=== Records to use ===

++++++++

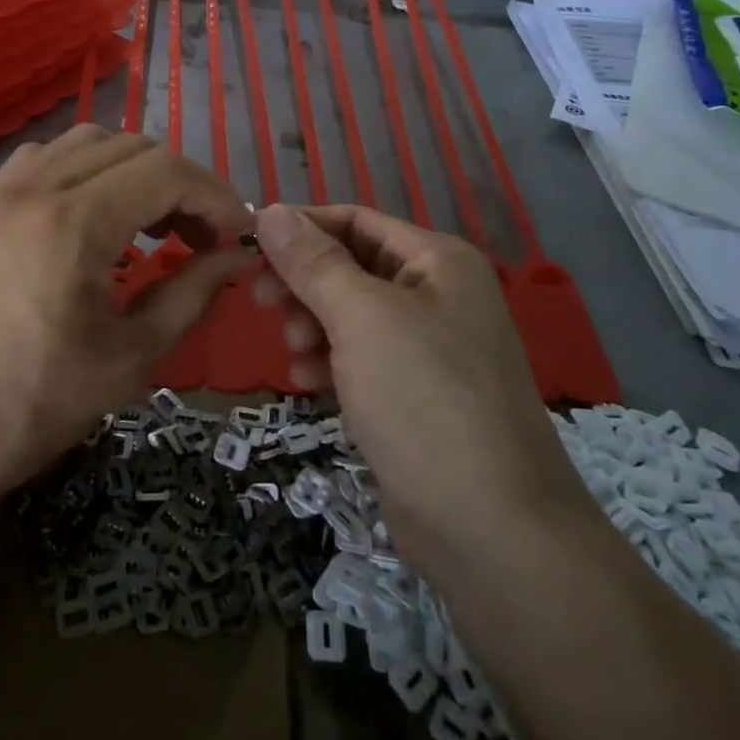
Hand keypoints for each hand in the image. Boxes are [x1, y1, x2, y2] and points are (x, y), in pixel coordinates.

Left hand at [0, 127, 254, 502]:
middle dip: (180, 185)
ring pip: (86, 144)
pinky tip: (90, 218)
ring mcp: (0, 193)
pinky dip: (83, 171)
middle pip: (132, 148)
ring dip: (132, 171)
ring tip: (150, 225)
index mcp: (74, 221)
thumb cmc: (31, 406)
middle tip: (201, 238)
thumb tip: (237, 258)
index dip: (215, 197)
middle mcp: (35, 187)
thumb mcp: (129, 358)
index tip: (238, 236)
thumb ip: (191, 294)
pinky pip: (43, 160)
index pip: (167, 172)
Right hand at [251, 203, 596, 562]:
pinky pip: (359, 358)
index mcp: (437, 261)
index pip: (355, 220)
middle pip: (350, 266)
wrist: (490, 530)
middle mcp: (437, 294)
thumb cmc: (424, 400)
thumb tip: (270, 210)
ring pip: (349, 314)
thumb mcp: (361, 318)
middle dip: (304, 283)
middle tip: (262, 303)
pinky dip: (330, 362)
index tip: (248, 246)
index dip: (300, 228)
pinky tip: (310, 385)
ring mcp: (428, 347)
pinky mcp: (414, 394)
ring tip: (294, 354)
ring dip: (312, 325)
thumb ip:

++++++++

=== Exercise requirements ===
If a line in the data above contains "ring", return that line.

=== Response below ===
ring pip: (86, 144)
ring mcp: (0, 193)
ring dip: (132, 171)
ring tip: (150, 225)
ring pip: (349, 314)
ring mcp: (428, 347)
ring tip: (294, 354)
ring dip: (312, 325)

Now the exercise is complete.